During the weekend, Elon Musk announced that SpaceX is withdrawing its request to the Pentagon to help keep Ukraine’s Starlink satellite internet service running. Musk noted that SpaceX would continue funding Ukraine’s satellite internet out of pocket even if Starlink itself is still losing money at its current state.
Before his announcement this weekend, Musk mentioned that the costs of keeping Starlink active in Ukraine are closing in on $20 million per month. Musk noted that this was due to a variety of factors, such as the increasingly difficult task of defending the system against cyberattacks and jamming from Russia.

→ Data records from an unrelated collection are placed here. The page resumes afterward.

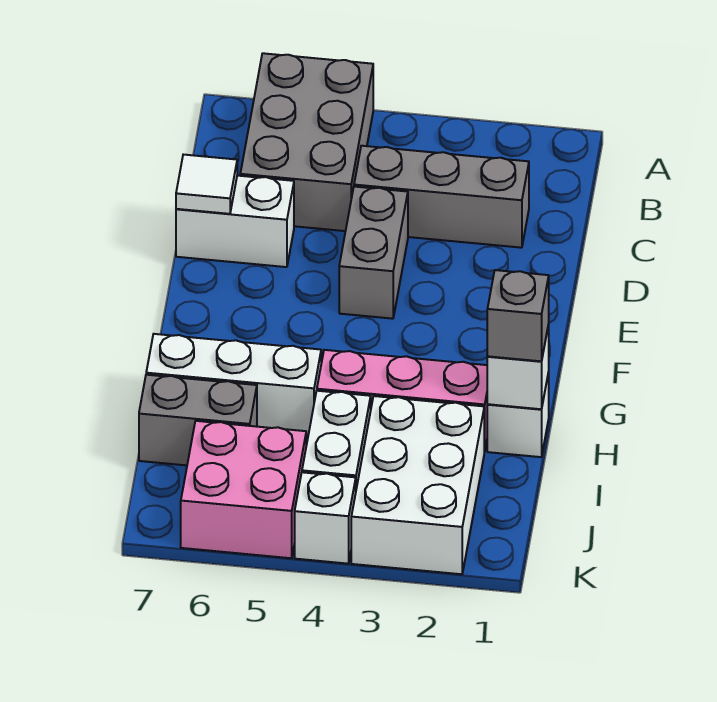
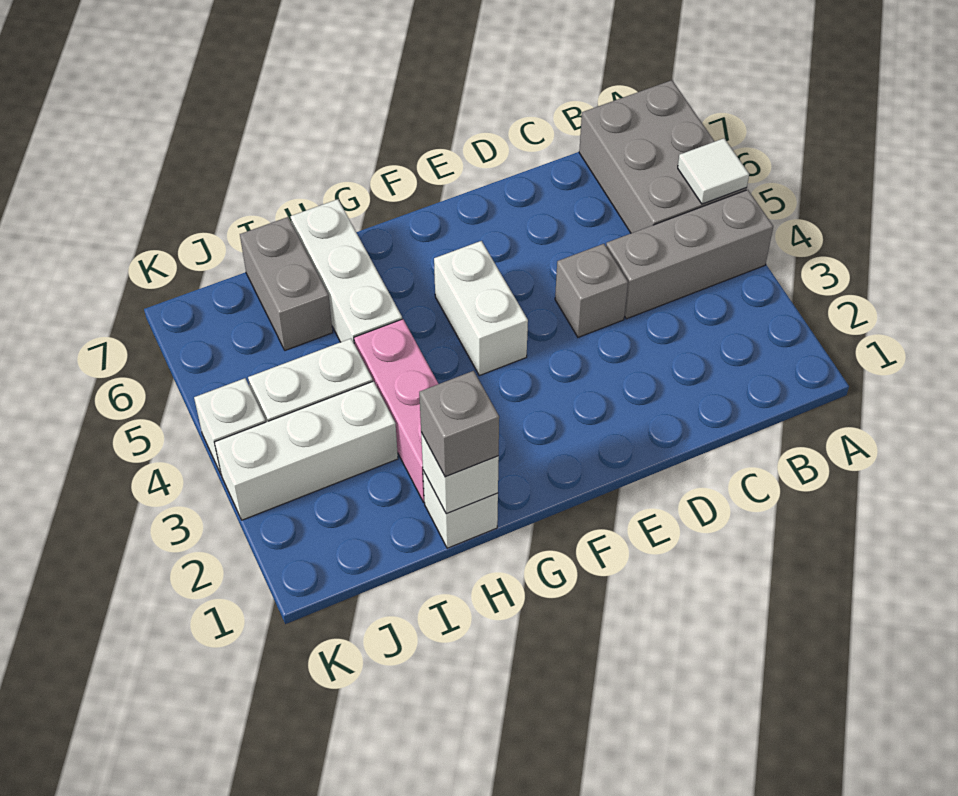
grey brick A5:C6 level 1 -> grey brick A5:B7 level 1
grey brick C2:C4 level 1 -> grey brick A4:C4 level 1
grey brick D4:E4 level 1 -> grey brick D4 level 1
white brick D6:D7 level 1 -> white brick F4:F5 level 1
white tile D7 level 2 -> white tile A5 level 2
white brick I2:K3 level 1 -> white brick I3:K3 level 1
pink brick J5:K6 level 1 -> none

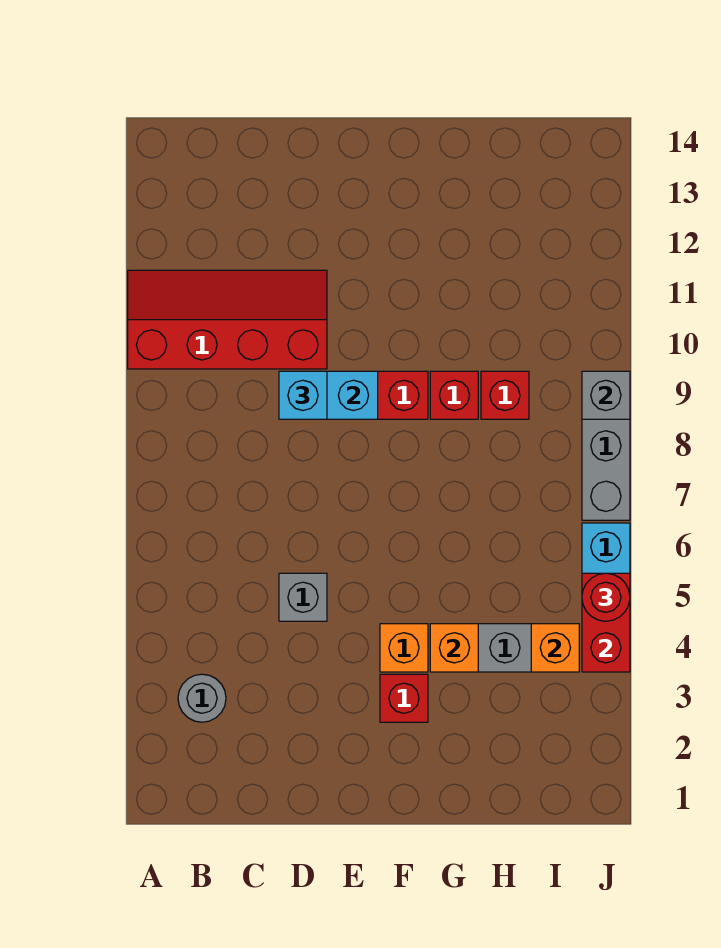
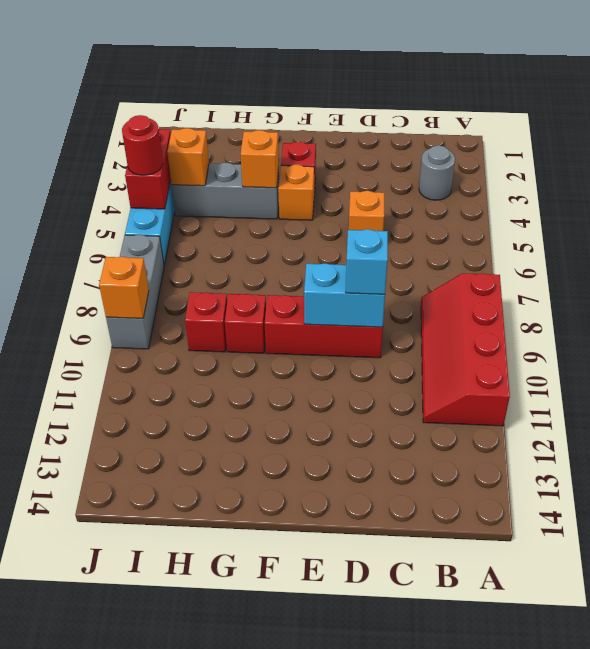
red slope A10:D11 level 1 top 10 -> red slope A8:B11 level 1 top A
grey brick D5 level 1 -> orange brick D5 level 1
grey brick J9 level 2 -> orange brick J9 level 2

But according to a recent report from Politico, the Pentagon is still considering paying for Starlink’s service in Ukraine. Citing two US officials familiar with the matter, the publication noted that the Pentagon would likely be using a fund that’s been used to supply weapons and equipment to Ukraine, the Ukraine Security Assistance Initiative.
Elon Musk responded on Twitter to the news, noting that “SpaceX had already withdrawn its request for funding.” Musk had also noted that “To be precise, 25,300 terminals were sent to Ukraine, but, at present, only 10,630 are paying for service.”
As to why the Pentagon is still considering paying for Starlink even after Musk pledged to keep the service running in the country, the Politico report noted that this was partly due to the SpaceX CEO himself.
“A US official involved in the discussions said that there is little confidence that Musk can be trusted, forcing DoD to identify a way to keep Starlink or a suitable backup running in Ukraine for the foreseeable future. That official, like others interviewed for this article, spoke on condition of anonymity to freely discuss a sensitive topic,” the publication noted.
The Pentagon also previously noted that it is looking beyond Starlink for alternative satellite internet services to help Ukraine. “There’s not just SpaceX. There are other entities that we can certainly partner with when it comes to providing Ukraine with what they need on the battlefield,” Sabrina Singh, the Pentagon’s deputy press secretary, noted last Friday.
The Pentagon did not specify which satellite internet provider it was looking at as a potential alternative to Starlink. However, Viasat, a California-based satellite communications company, revealed to Politico that it was supporting Ukraine by providing free community Wi-Fi for Ukrainian refugees in Slovakia.
“We are actively working with customers and government partners to use our available capacity and terminals to quickly provide additional services in the country,” company spokesperson Daniel Bleier noted.
That being said, a top Ukrainian diplomat noted on Sunday that Kyiv is hoping that an arrangement can be made to keep Starlink operational in Ukraine.